Dos viejos en la plaza
Catedral
Por Jesús Chávez Marín
Todos los días a las
seis de la mañana se levanta Avelino y recoge de la cochera el periódico. Se
rasura con cuidado y se baña, desde la noche anterior acostumbra preparar su
ropa recién planchada y las botas del día, perfectamente boleadas. Se viste y sale
a la calle rumbo a la plaza que está en el centro de la ciudad. Dos o tres
bancas de ese parque son sus favoritas y las alterna según el ciclo del sol; a
esa hora el lugar está casi vacío y él disfruta una íntima alegría al tener
todo el espacio disponible. Se sienta en una banca, saca de su bolsa el
periódico y empieza a leerlo con calma.
A las ocho de la
mañana regresa para llegar puntual al desayuno que generosamente le ofrece su
hija, la dueña de la casa. Para esa hora ya se ha ido su yerno, quien suele
tratarlo con una silenciosa amistad, un poco fría pero siempre educada. Avelino
se considera afortunado de que este hombre sea generoso; tres años antes,
cuando un fatal accidente arrebató de la vida a su esposa Isabel, su única hija
lo invitó a vivir con ellos, en acuerdo con el marido, por supuesto.
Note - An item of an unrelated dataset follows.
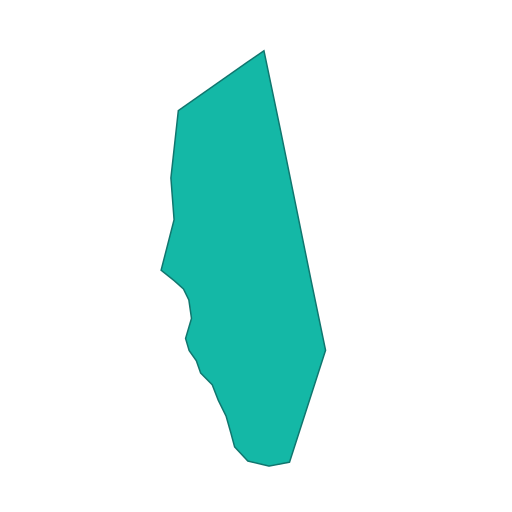 the district of Serra da Raiz, Paraíba, Brazil, rotated 126°
{"feature_id": "56859067B1643562495133", "entity_name": "Serra da Raiz", "entity_type": "district", "adm_level": 2, "iso_a3": "BRA", "parent_name": "Brazil", "parent_adm1": "Paraíba", "projection": "albers", "projection_center": [-35.442, -6.704], "detail": "fine", "context": "isolated", "style": "filled", "palette": "teal", "viewbox_px": 512, "rotation_deg": 126, "n_neighbors": 0, "source": "geoboundaries", "source_scale": "gbopen_adm2", "svg_char_len": 482}
<svg xmlns="http://www.w3.org/2000/svg" viewBox="0 0 512 512"><g transform="rotate(126 256 256)"><path d="M184.0,404.3L242.9,370.7L274.8,343.6L323.3,324.4L324.0,308.3L325.3,295.3L331.0,284.5L344.4,271.5L364.1,264.5L371.8,254.5L375.8,242.7L383.2,232.0L385.9,215.7L394.9,201.7L403.1,186.1L414.1,172.1L423.0,161.1L426.7,142.1L418.3,122.0L403.1,107.7L291.4,144.3L242.2,198.4L141.5,308.3L85.3,370.2L104.4,377.0L184.0,404.3Z" fill="#14b8a6" stroke="#0f766e" stroke-width="1.5"/></g></svg>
Vendió la
casa grande y les entregó la mitad del dinero, la otra la invirtió en adaptar
la vivienda para tener un espacio independiente para él.
*
Cuando regresa del
desayuno ya dieron las diez de la mañana; para entonces ya habrá llegado su
amigo Ismael, con quien se reúne a platicar la mayoría de las veces.
*
Ismael lleva con buen
ánimo la vida que le tocó. Cinco años antes, su hijo mayor lo convenció de que
invirtiera sus dos casas en un negocio que los iba a hacer millonarios; riesgos
no habría ninguno, le aseguraba el muchacho, quien por cierto ya no era tan
joven, tenía 42 años. Ismael vendió las casas y hasta agregó unos ahorritos que
guardaba en el banco; le dio todo el dinero al hombre, más por el cariño que
por la confianza, pues aunque Ismael había sido en todos sus asuntos un hombre
sensato, cuando se trataba de cualquiera de sus dos hijos renunciaba a la
lógica; estaba seguro de que ninguno de los dos sería capaz de perjudicarlo.
El hijo era un hombre
honesto y tal vez en todo momento obró de buena fe; pero para el caso es lo
mismo: en menos de seis meses el mentado negocio ya había quebrado. No quedó
dinero ni para las últimas liquidaciones. El hijo tuvo que regresar al infierno
chiquito de buscar empleo meses y meses; a su papá ni cómo ayudarle. No te
preocupes, hijo, como quiera me las iré arreglando.
*
Pero no es lo mismo
decirlo que conseguirlo. Ismael se había ido a vivir en la casa de una hermana
suya que tenía un departamento desocupado; ella era buena gente y dejaba que se
le acumularan meses y meses de renta, ya casi se había olvidado de cobrarle,
pero lo cierto es que ella necesitaba los centavos, pues eran parte de su
pensión. Para comer, Ismael enfrentaba un problema diario; su hijo menor de vez
en cuando le ayudaba, le dejaba un dinerito o lo invitaba a su casa, muy a lo
retirado. Vivía en la otra orilla de la ciudad y era difícil llegar. El caso es
que el viejo a veces no tenía ni un centavo, pero era estoico y reservado,
nadie supo jamás de sus penurias. A veces los vecinos le encargaban mandados o
lo ocupaban en algunas tareas, pero eran pocas las que podía realizar a sus 89
años. A los 90 una severa anemia acabó con él. Literalmente murió de hambre.
*
Así que aquel día
Avelino se quedó esperando a su amigo; Ismael no llegó. Y ya jamás llegaría.